▸ **YOUR ASSIGNMENT**
Output the records that follow exactly as they are written.

(Stored data)
+ + + +

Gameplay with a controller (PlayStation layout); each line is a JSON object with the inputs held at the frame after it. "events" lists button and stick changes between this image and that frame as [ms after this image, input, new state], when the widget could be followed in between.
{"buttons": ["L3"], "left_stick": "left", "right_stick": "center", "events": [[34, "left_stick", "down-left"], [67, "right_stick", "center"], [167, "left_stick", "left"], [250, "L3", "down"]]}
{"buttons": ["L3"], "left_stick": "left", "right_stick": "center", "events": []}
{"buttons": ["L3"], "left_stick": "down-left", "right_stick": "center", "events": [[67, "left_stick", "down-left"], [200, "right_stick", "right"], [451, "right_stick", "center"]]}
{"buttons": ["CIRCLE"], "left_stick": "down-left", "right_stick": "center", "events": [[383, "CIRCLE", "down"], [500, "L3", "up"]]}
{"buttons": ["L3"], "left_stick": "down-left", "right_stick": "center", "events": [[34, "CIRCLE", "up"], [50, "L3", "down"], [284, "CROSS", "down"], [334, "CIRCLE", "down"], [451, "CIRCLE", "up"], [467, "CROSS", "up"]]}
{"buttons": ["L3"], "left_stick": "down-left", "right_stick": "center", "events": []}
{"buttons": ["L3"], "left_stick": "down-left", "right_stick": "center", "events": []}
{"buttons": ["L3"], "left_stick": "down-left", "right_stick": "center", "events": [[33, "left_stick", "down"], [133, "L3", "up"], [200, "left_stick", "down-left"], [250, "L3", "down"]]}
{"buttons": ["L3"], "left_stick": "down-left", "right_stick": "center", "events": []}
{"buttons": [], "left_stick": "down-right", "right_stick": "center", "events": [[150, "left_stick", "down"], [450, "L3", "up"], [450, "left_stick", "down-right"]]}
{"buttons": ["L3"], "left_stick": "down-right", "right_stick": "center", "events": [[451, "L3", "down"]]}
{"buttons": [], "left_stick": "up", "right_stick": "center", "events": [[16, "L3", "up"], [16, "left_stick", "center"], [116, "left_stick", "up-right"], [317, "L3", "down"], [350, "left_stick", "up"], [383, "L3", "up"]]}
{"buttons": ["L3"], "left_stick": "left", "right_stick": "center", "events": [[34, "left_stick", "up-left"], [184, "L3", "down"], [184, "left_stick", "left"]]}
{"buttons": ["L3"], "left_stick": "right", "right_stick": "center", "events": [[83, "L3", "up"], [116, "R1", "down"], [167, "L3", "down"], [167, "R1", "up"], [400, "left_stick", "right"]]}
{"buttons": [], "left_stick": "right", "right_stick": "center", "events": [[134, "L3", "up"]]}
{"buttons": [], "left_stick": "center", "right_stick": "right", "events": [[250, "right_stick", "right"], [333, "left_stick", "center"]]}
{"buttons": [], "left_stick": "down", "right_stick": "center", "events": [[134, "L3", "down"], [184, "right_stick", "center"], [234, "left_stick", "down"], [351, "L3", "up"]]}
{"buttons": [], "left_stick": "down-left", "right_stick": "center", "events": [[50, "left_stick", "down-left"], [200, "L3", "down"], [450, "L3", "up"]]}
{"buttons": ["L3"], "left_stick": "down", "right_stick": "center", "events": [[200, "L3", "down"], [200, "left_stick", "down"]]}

+ + + +

▸ **EXERCISE SOLUTION**
Gameplay with a controller (PlayStation layout); each line is a JSON object with the inputs held at the frame after it. "events" lists button and stick changes between this image and that frame as [ms after this image, input, new state], when the widget could be followed in between.
{"buttons": ["L3"], "left_stick": "left", "right_stick": "center", "events": [[34, "left_stick", "down-left"], [67, "right_stick", "center"], [167, "left_stick", "left"], [250, "L3", "down"]]}
{"buttons": ["L3"], "left_stick": "left", "right_stick": "center", "events": []}
{"buttons": ["L3"], "left_stick": "down-left", "right_stick": "center", "events": [[67, "left_stick", "down-left"], [200, "right_stick", "right"], [451, "right_stick", "center"]]}
{"buttons": ["CIRCLE"], "left_stick": "down-left", "right_stick": "center", "events": [[383, "CIRCLE", "down"], [500, "L3", "up"]]}
{"buttons": ["L3"], "left_stick": "down-left", "right_stick": "center", "events": [[34, "CIRCLE", "up"], [50, "L3", "down"], [284, "CROSS", "down"], [334, "CIRCLE", "down"], [451, "CIRCLE", "up"], [467, "CROSS", "up"]]}
{"buttons": ["L3"], "left_stick": "down-left", "right_stick": "center", "events": []}
{"buttons": ["L3"], "left_stick": "down-left", "right_stick": "center", "events": []}
{"buttons": ["L3"], "left_stick": "down-left", "right_stick": "center", "events": [[33, "left_stick", "down"], [133, "L3", "up"], [200, "left_stick", "down-left"], [250, "L3", "down"]]}
{"buttons": ["L3"], "left_stick": "down-left", "right_stick": "center", "events": []}
{"buttons": [], "left_stick": "down-right", "right_stick": "center", "events": [[150, "left_stick", "down"], [450, "L3", "up"], [450, "left_stick", "down-right"]]}
{"buttons": ["L3"], "left_stick": "down-right", "right_stick": "center", "events": [[451, "L3", "down"]]}
{"buttons": [], "left_stick": "up", "right_stick": "center", "events": [[16, "L3", "up"], [16, "left_stick", "center"], [116, "left_stick", "up-right"], [317, "L3", "down"], [350, "left_stick", "up"], [383, "L3", "up"]]}
{"buttons": ["L3"], "left_stick": "left", "right_stick": "center", "events": [[34, "left_stick", "up-left"], [184, "L3", "down"], [184, "left_stick", "left"]]}
{"buttons": ["L3"], "left_stick": "right", "right_stick": "center", "events": [[83, "L3", "up"], [116, "R1", "down"], [167, "L3", "down"], [167, "R1", "up"], [400, "left_stick", "right"]]}
{"buttons": [], "left_stick": "right", "right_stick": "center", "events": [[134, "L3", "up"]]}
{"buttons": [], "left_stick": "center", "right_stick": "right", "events": [[250, "right_stick", "right"], [333, "left_stick", "center"]]}
{"buttons": [], "left_stick": "down", "right_stick": "center", "events": [[134, "L3", "down"], [184, "right_stick", "center"], [234, "left_stick", "down"], [351, "L3", "up"]]}
{"buttons": [], "left_stick": "down-left", "right_stick": "center", "events": [[50, "left_stick", "down-left"], [200, "L3", "down"], [450, "L3", "up"]]}
{"buttons": ["L3"], "left_stick": "down", "right_stick": "center", "events": [[200, "L3", "down"], [200, "left_stick", "down"]]}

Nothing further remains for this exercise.